Government has sabotaged Finance minister Patrick Chinamasa’s reform measures by overturning his proposals to cut salaries and suspend bonuses for civil servants, a move analysts say will affect investor confidence on the economy.
Source: Govt U-turn sinks Chinamasa reforms – NewsDay Zimbabwe September 15, 2016
BY NDAMU SANDU
In his mid-term fiscal policy review last week, Chinamasa proposed a raft of reforms that include cutting 25 000 government jobs, slashing salaries for senior civil servants and suspending bonuses for at least two years.
But in a statement on Tuesday, government spokesperson Chris Mushohwe said Cabinet had thrown out Chinamasa’s proposed cost-cutting measures relating to the civil service.
Economist Prosper Chitambara told NewsDay yesterday that the U-turn was a classic case of policy inconsistences, which affected confidence and credibility of government.
“It means government is not united. When the people are divided, the house cannot stand,” he said.
Ironically, Chinamasa’s mid-term fiscal policy statement had a theme Improving Investor Confidence to Enhance Productivity.
Former Finance minister Tendai Biti said the U-turn showed there was no reform agenda on the table for Zanu PF.
He said before fiscal policies were issued, they would have passed through the Cabinet committee on Economic Affairs.
“Because politics matters, someone would have gone to President Robert Mugabe to say you are finished if government fails to pay bonuses. They [Zanu PF] have dumped Chinamasa” Biti said.
He said the latest developments “prove that re-engagement is a waste of time” and Zanu PF “has failed to run the economy”.
Zimbabwe is re-engaging with international financial institutions and has promised to clear its combined $1,8 billion debt to the three preferred creditors — the International Monetary Fund, World Bank and the African Development Bank — as the first step to extinguish the country’s over $10bn external debt.
Chinamasa revealed last week that the government wage bill was now gobbling a whopping 96,8% of total revenue.
In the first half of the year, government had a budget deficit of $623 million financed by borrowing from the domestic market.
Chinamasa warned that if expenditure was not contained, the budget deficit would surpass $1bn by year end.
So tough has been the situation that government has been struggling to service the domestic debt, resulting in roll-overs, which Chinamasa said posed financial risks on domestic debt instrument holders and domestic financial institutions.
Chitambara said increased borrowing on the domestic market “will affect sustainability and stability of the financial sector”.
Another economist John Robertson concurred with Chitambara, adding government has been struggling to settle Treasury Bills, which was “a dangerous situation because you have no success selling new Bills”.
A banker also said yesterday “it would have been easy for a camel to enter through the eye of a needle than for government to remove bonuses for the civil servants”, as the Zanu PF government officials “are masters of populism”.
Zanu PF, when cornered, is known for making populist policies to gain the support of key constituencies.

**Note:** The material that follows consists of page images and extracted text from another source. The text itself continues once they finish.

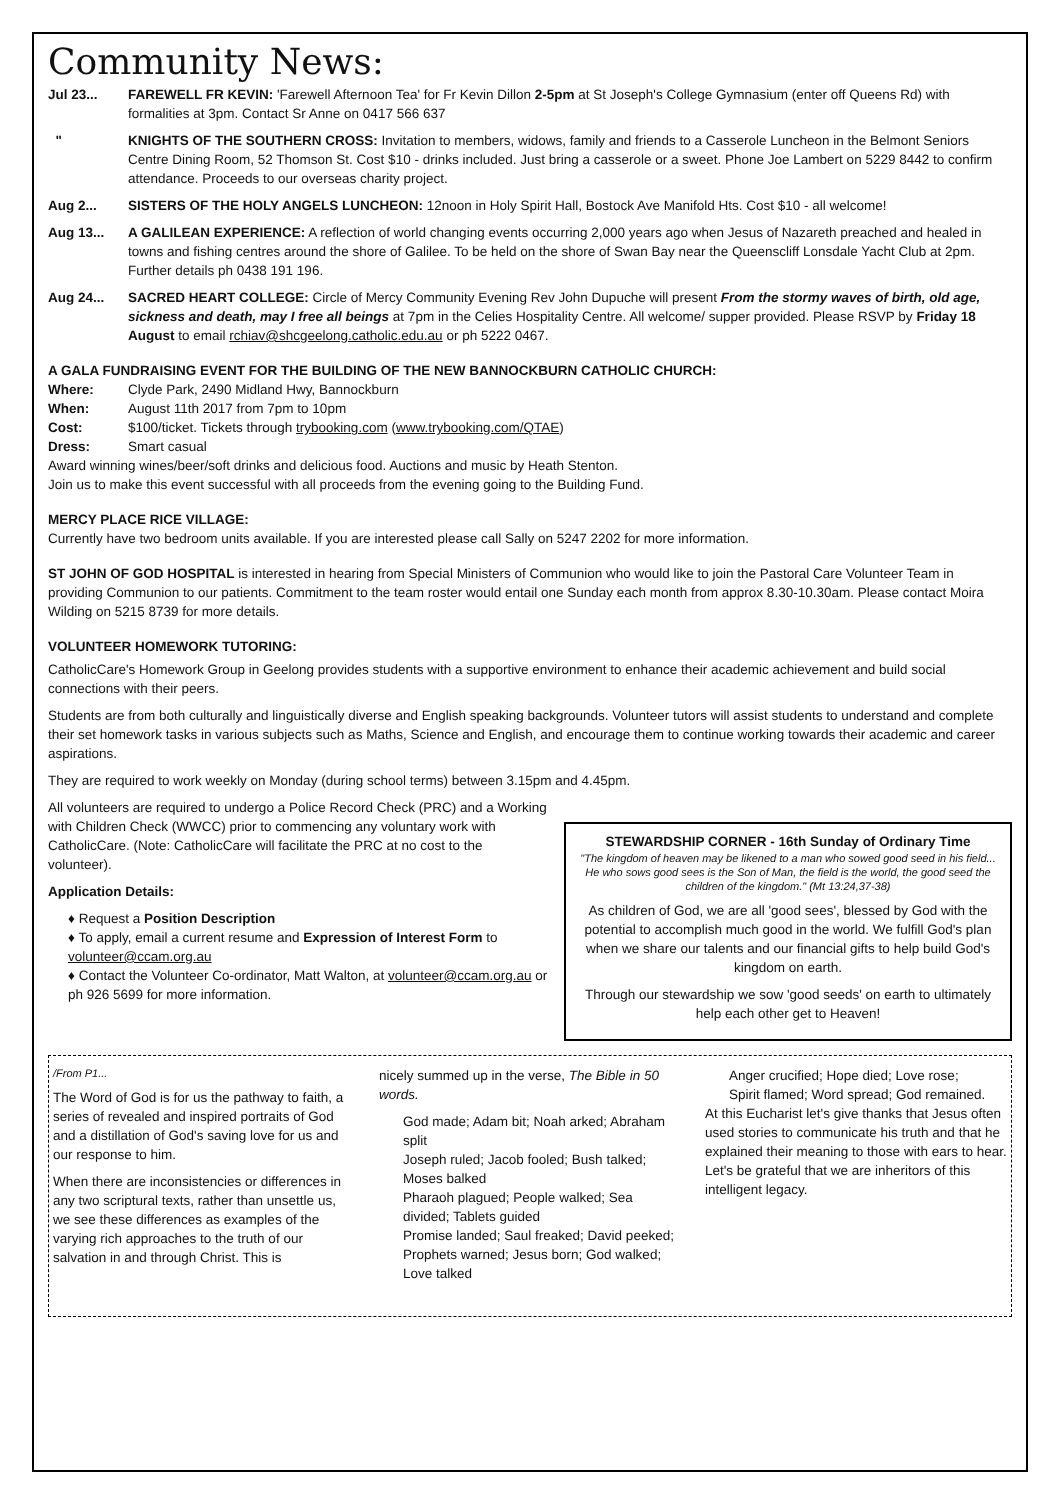Community News:
Jul 23... FAREWELL FR KEVIN: 'Farewell Afternoon Tea' for Fr Kevin Dillon 2-5pm at St Joseph's College Gymnasium (enter off Queens Rd) with formalities at 3pm. Contact Sr Anne on 0417 566 637
" KNIGHTS OF THE SOUTHERN CROSS: Invitation to members, widows, family and friends to a Casserole Luncheon in the Belmont Seniors Centre Dining Room, 52 Thomson St. Cost $10 - drinks included. Just bring a casserole or a sweet. Phone Joe Lambert on 5229 8442 to confirm attendance. Proceeds to our overseas charity project.
Aug 2... SISTERS OF THE HOLY ANGELS LUNCHEON: 12noon in Holy Spirit Hall, Bostock Ave Manifold Hts. Cost $10 - all welcome!
Aug 13... A GALILEAN EXPERIENCE: A reflection of world changing events occurring 2,000 years ago when Jesus of Nazareth preached and healed in towns and fishing centres around the shore of Galilee. To be held on the shore of Swan Bay near the Queenscliff Lonsdale Yacht Club at 2pm. Further details ph 0438 191 196.
Aug 24... SACRED HEART COLLEGE: Circle of Mercy Community Evening Rev John Dupuche will present From the stormy waves of birth, old age, sickness and death, may I free all beings at 7pm in the Celies Hospitality Centre. All welcome/ supper provided. Please RSVP by Friday 18 August to email rchiav@shcgeelong.catholic.edu.au or ph 5222 0467.
A GALA FUNDRAISING EVENT FOR THE BUILDING OF THE NEW BANNOCKBURN CATHOLIC CHURCH:
Where: Clyde Park, 2490 Midland Hwy, Bannockburn
When: August 11th 2017 from 7pm to 10pm
Cost: $100/ticket. Tickets through trybooking.com (www.trybooking.com/QTAE)
Dress: Smart casual
Award winning wines/beer/soft drinks and delicious food. Auctions and music by Heath Stenton.
Join us to make this event successful with all proceeds from the evening going to the Building Fund.
MERCY PLACE RICE VILLAGE:
Currently have two bedroom units available. If you are interested please call Sally on 5247 2202 for more information.
ST JOHN OF GOD HOSPITAL is interested in hearing from Special Ministers of Communion who would like to join the Pastoral Care Volunteer Team in providing Communion to our patients. Commitment to the team roster would entail one Sunday each month from approx 8.30-10.30am. Please contact Moira Wilding on 5215 8739 for more details.
VOLUNTEER HOMEWORK TUTORING:
CatholicCare's Homework Group in Geelong provides students with a supportive environment to enhance their academic achievement and build social connections with their peers.
Students are from both culturally and linguistically diverse and English speaking backgrounds. Volunteer tutors will assist students to understand and complete their set homework tasks in various subjects such as Maths, Science and English, and encourage them to continue working towards their academic and career aspirations.
They are required to work weekly on Monday (during school terms) between 3.15pm and 4.45pm.
All volunteers are required to undergo a Police Record Check (PRC) and a Working with Children Check (WWCC) prior to commencing any voluntary work with CatholicCare. (Note: CatholicCare will facilitate the PRC at no cost to the volunteer).
Application Details:
♦ Request a Position Description
♦ To apply, email a current resume and Expression of Interest Form to volunteer@ccam.org.au
♦ Contact the Volunteer Co-ordinator, Matt Walton, at volunteer@ccam.org.au or ph 926 5699 for more information.
STEWARDSHIP CORNER - 16th Sunday of Ordinary Time
"The kingdom of heaven may be likened to a man who sowed good seed in his field... He who sows good sees is the Son of Man, the field is the world, the good seed the children of the kingdom." (Mt 13:24,37-38)
As children of God, we are all 'good sees', blessed by God with the potential to accomplish much good in the world. We fulfill God's plan when we share our talents and our financial gifts to help build God's kingdom on earth.
Through our stewardship we sow 'good seeds' on earth to ultimately help each other get to Heaven!
/From P1...
The Word of God is for us the pathway to faith, a series of revealed and inspired portraits of God and a distillation of God's saving love for us and our response to him.
When there are inconsistencies or differences in any two scriptural texts, rather than unsettle us, we see these differences as examples of the varying rich approaches to the truth of our salvation in and through Christ. This is
nicely summed up in the verse, The Bible in 50 words.
God made; Adam bit; Noah arked; Abraham split
Joseph ruled; Jacob fooled; Bush talked; Moses balked
Pharaoh plagued; People walked; Sea divided; Tablets guided
Promise landed; Saul freaked; David peeked;
Prophets warned; Jesus born; God walked; Love talked
Anger crucified; Hope died; Love rose;
Spirit flamed; Word spread; God remained.
At this Eucharist let's give thanks that Jesus often used stories to communicate his truth and that he explained their meaning to those with ears to hear. Let's be grateful that we are inheritors of this intelligent legacy.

Yet Chinamasa could be paying the price for behaving like the Bourbons “who learnt nothing and forgot nothing”, as there are some terms which have been banished from the Zanu PF vocabulary.

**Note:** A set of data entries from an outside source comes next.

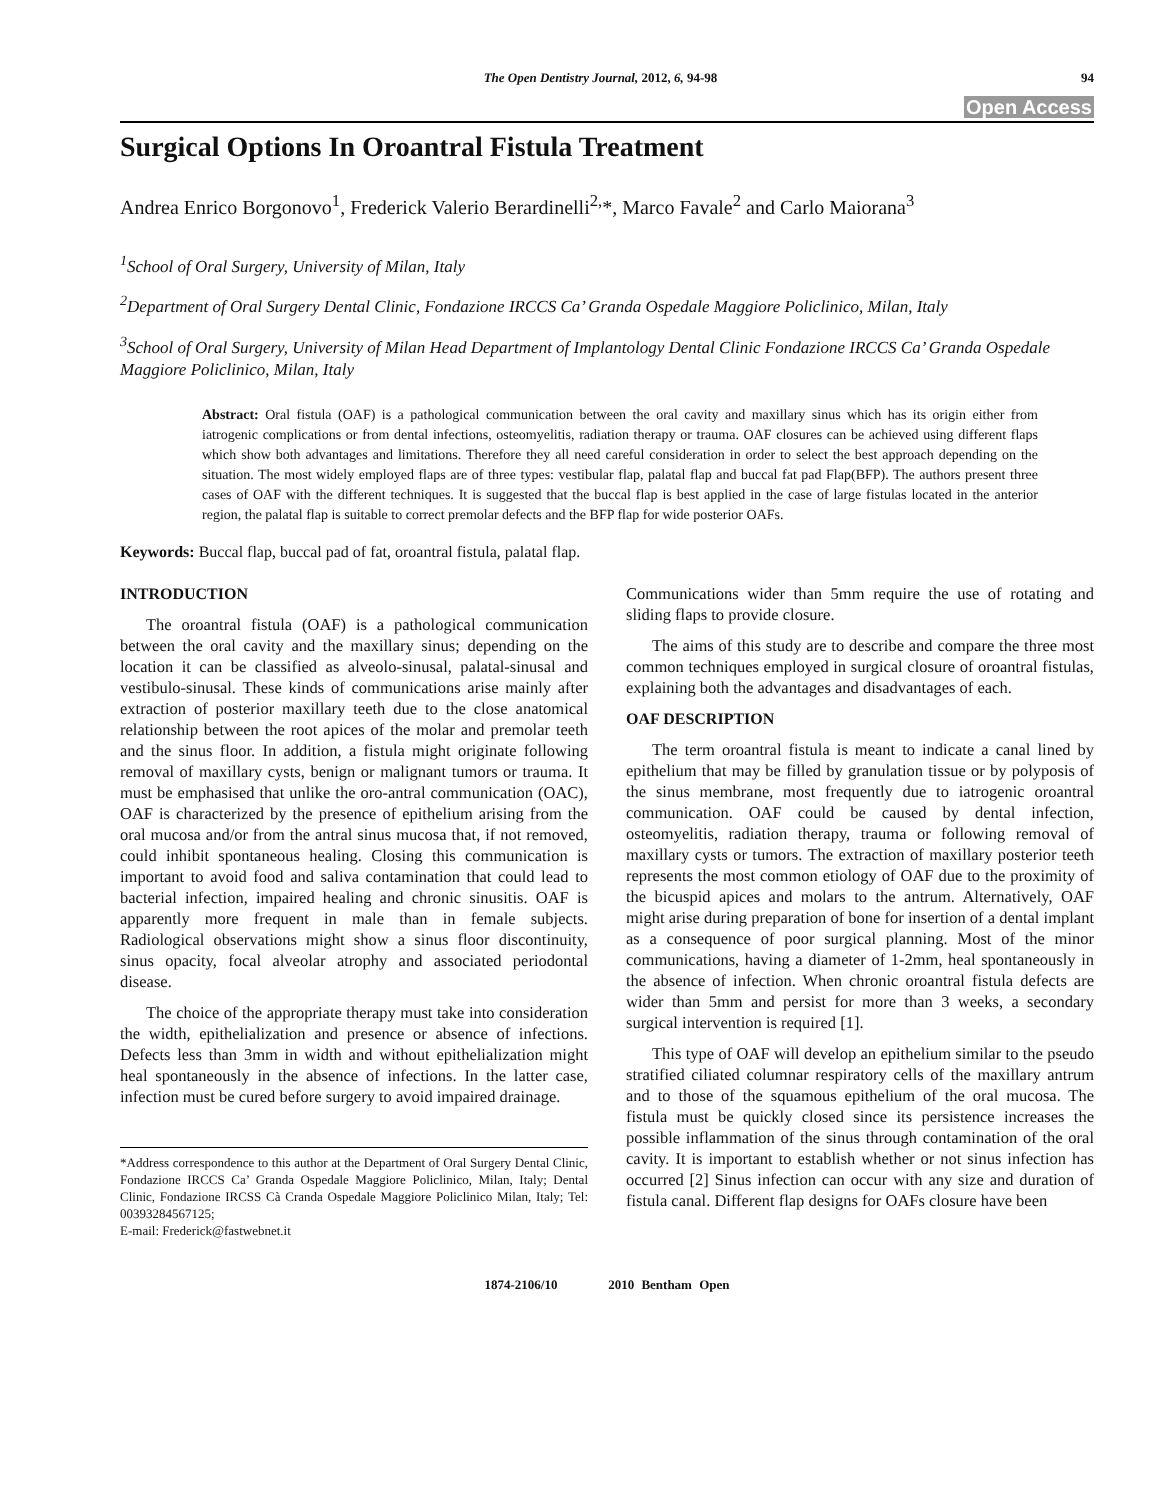The Open Dentistry Journal, 2012, 6, 94-98
94
Open Access
Surgical Options In Oroantral Fistula Treatment
Andrea Enrico Borgonovo<sup>1</sup>, Frederick Valerio Berardinelli<sup>2,</sup>*, Marco Favale<sup>2</sup> and Carlo Maiorana<sup>3</sup>
<sup>1</sup> School of Oral Surgery, University of Milan, Italy
<sup>2</sup> Department of Oral Surgery Dental Clinic, Fondazione IRCCS Ca’ Granda Ospedale Maggiore Policlinico, Milan, Italy
<sup>3</sup> School of Oral Surgery, University of Milan Head Department of Implantology Dental Clinic Fondazione IRCCS Ca’ Granda Ospedale Maggiore Policlinico, Milan, Italy
Abstract: Oral fistula (OAF) is a pathological communication between the oral cavity and maxillary sinus which has its origin either from iatrogenic complications or from dental infections, osteomyelitis, radiation therapy or trauma. OAF closures can be achieved using different flaps which show both advantages and limitations. Therefore they all need careful consideration in order to select the best approach depending on the situation. The most widely employed flaps are of three types: vestibular flap, palatal flap and buccal fat pad Flap(BFP). The authors present three cases of OAF with the different techniques. It is suggested that the buccal flap is best applied in the case of large fistulas located in the anterior region, the palatal flap is suitable to correct premolar defects and the BFP flap for wide posterior OAFs.
Keywords: Buccal flap, buccal pad of fat, oroantral fistula, palatal flap.
INTRODUCTION
The oroantral fistula (OAF) is a pathological communication between the oral cavity and the maxillary sinus; depending on the location it can be classified as alveolo-sinusal, palatal-sinusal and vestibulo-sinusal. These kinds of communications arise mainly after extraction of posterior maxillary teeth due to the close anatomical relationship between the root apices of the molar and premolar teeth and the sinus floor. In addition, a fistula might originate following removal of maxillary cysts, benign or malignant tumors or trauma. It must be emphasised that unlike the oro-antral communication (OAC), OAF is characterized by the presence of epithelium arising from the oral mucosa and/or from the antral sinus mucosa that, if not removed, could inhibit spontaneous healing. Closing this communication is important to avoid food and saliva contamination that could lead to bacterial infection, impaired healing and chronic sinusitis. OAF is apparently more frequent in male than in female subjects. Radiological observations might show a sinus floor discontinuity, sinus opacity, focal alveolar atrophy and associated periodontal disease.
The choice of the appropriate therapy must take into consideration the width, epithelialization and presence or absence of infections. Defects less than 3mm in width and without epithelialization might heal spontaneously in the absence of infections. In the latter case, infection must be cured before surgery to avoid impaired drainage.
*Address correspondence to this author at the Department of Oral Surgery Dental Clinic, Fondazione IRCCS Ca’ Granda Ospedale Maggiore Policlinico, Milan, Italy; Dental Clinic, Fondazione IRCSS Cà Cranda Ospedale Maggiore Policlinico Milan, Italy; Tel: 00393284567125;
E-mail: Frederick@fastwebnet.it
Communications wider than 5mm require the use of rotating and sliding flaps to provide closure.
The aims of this study are to describe and compare the three most common techniques employed in surgical closure of oroantral fistulas, explaining both the advantages and disadvantages of each.
OAF DESCRIPTION
The term oroantral fistula is meant to indicate a canal lined by epithelium that may be filled by granulation tissue or by polyposis of the sinus membrane, most frequently due to iatrogenic oroantral communication. OAF could be caused by dental infection, osteomyelitis, radiation therapy, trauma or following removal of maxillary cysts or tumors. The extraction of maxillary posterior teeth represents the most common etiology of OAF due to the proximity of the bicuspid apices and molars to the antrum. Alternatively, OAF might arise during preparation of bone for insertion of a dental implant as a consequence of poor surgical planning. Most of the minor communications, having a diameter of 1-2mm, heal spontaneously in the absence of infection. When chronic oroantral fistula defects are wider than 5mm and persist for more than 3 weeks, a secondary surgical intervention is required [1].
This type of OAF will develop an epithelium similar to the pseudo stratified ciliated columnar respiratory cells of the maxillary antrum and to those of the squamous epithelium of the oral mucosa. The fistula must be quickly closed since its persistence increases the possible inflammation of the sinus through contamination of the oral cavity. It is important to establish whether or not sinus infection has occurred [2] Sinus infection can occur with any size and duration of fistula canal. Different flap designs for OAFs closure have been
1874-2106/10 2010 Bentham Open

First, it was devaluation, then quasi-fiscal activities, and now, reforms, viewed as leaning to the West.
When former Finance minister Simba Makoni called for devaluation of the Zimbabwean dollar in 2002, he was labelled a saboteur by Mugabe, opening the floodgates of attacks from Zanu PF colleagues.
Businessman Phillip Chiyangwa told The Standard then that Makoni’s actions were “tantamount to a departure from the promises Zanu PF made during the campaign and this is why he received a vote of no-confidence from the party.
“Immediately after the elections, the man went for devaluation of our currency and from then onwards, it became a priority for him, yet it was not on the Zanu PF agenda. The new thinking in Zanu PF cannot allow for someone who is so detached from the people.”
In 2006, then Finance minister and former diplomat, Herbert Murerwa, got the flak when he called for the end of quasi-fiscal activities, which would, in later years, fuel hyperinflation and kill the local currency.
All hell broke loose.
Addressing traditional leaders in Lupane, Mugabe responded, blasting what he called “bookish economics”.
“They have this word they like using, ‘quasi, quasi, quasi’. But I tell them that this is the expenditure that we need. We are under sanctions and there is no room for the type of bookish economics we have at the Ministry of Finance,” he said back then.
A mini reshuffle some months later claimed the scalp of Murerwa. Ten years later, another Finance minister is under attack for doing what is good for the economy.